Satprem’s masterwork on Sri Aurobindo is a powerful, equal, free-standing, companion piece to the Mother’s great work. In it, Aurobindo says, “They must enter into the last finite if they want to reach the last infinite.” This book is rich with inspiration and guidance about experiencing the divinity in matter and “the plunge of light into its own shadow” to find the overmind—his word for cosmic consciousness without the loss of the individual. All Satprem’s books are precious—what a service he performed for humanity!


I Am That, by Sri Nisargadatta

I am not particularly drawn to gurus, but Nisargadatta was an amazing person. This book is a compilation of dialogues he had with students and seekers, and what impresses me is the simplicity of his words (almost to the point of seeming ordinary) that simultaneously reach to the heart of any issue, beyond the messiness of the mind. There are no extraneous words, and his language actually carries the vibration of what he’s describing. When I felt that, I realized I wanted to be able to write like that. This book is full to the brim with single sentences of inspiring and actionable advice—any one of which will transform you if you practice it.


Awakened Imagination, The Power of Awareness, The Neville Reader, etc. by Neville Goddard

I’m so glad I discovered this man. He was an articulate teacher of the philosophy called New Thought, working primarily between the late 1930s and his death in 1972. His many books teach us the nuances of working with perception—mental, emotional, and physical—in the present moment.

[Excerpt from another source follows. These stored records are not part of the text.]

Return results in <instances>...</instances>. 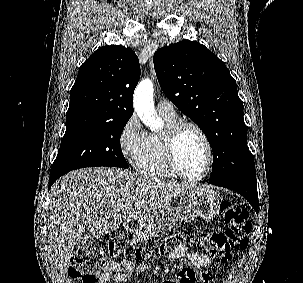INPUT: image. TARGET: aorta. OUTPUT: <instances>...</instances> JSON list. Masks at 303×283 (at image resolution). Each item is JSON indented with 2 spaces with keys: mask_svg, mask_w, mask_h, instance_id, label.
<instances>
[{
  "mask_svg": "<svg viewBox=\"0 0 303 283\" xmlns=\"http://www.w3.org/2000/svg\"><path fill=\"white\" fill-rule=\"evenodd\" d=\"M153 83L150 79L141 81L134 93V109L141 121L152 131L157 130L162 121L158 118L154 108Z\"/></svg>",
  "mask_w": 303,
  "mask_h": 283,
  "instance_id": "aorta-1",
  "label": "aorta"
}]
</instances>
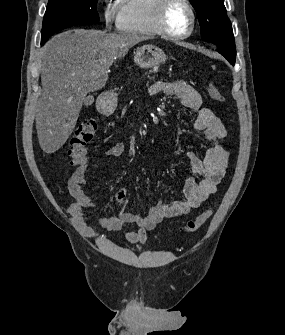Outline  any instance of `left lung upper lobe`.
I'll return each mask as SVG.
<instances>
[{"mask_svg":"<svg viewBox=\"0 0 285 335\" xmlns=\"http://www.w3.org/2000/svg\"><path fill=\"white\" fill-rule=\"evenodd\" d=\"M194 6L201 27V37L219 48L220 53L229 61L224 54L236 50L232 31L224 6V0H190Z\"/></svg>","mask_w":285,"mask_h":335,"instance_id":"1","label":"left lung upper lobe"}]
</instances>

He says, “However much you seem to be living in a material world, you are actually living in a world of imagination.” Learning to perceive in alignment with universal principles is so key to our path out of the limited mind, back to our enlightened selves, and Neville (his preferred nom de plume) made an art-form of “mental science.” He also helped interpret passages from the Bible in a way that moved beyond the literal interpretation to reveal the inner, deeper, spiritual, universal, experiential, energy-and-consciousness function.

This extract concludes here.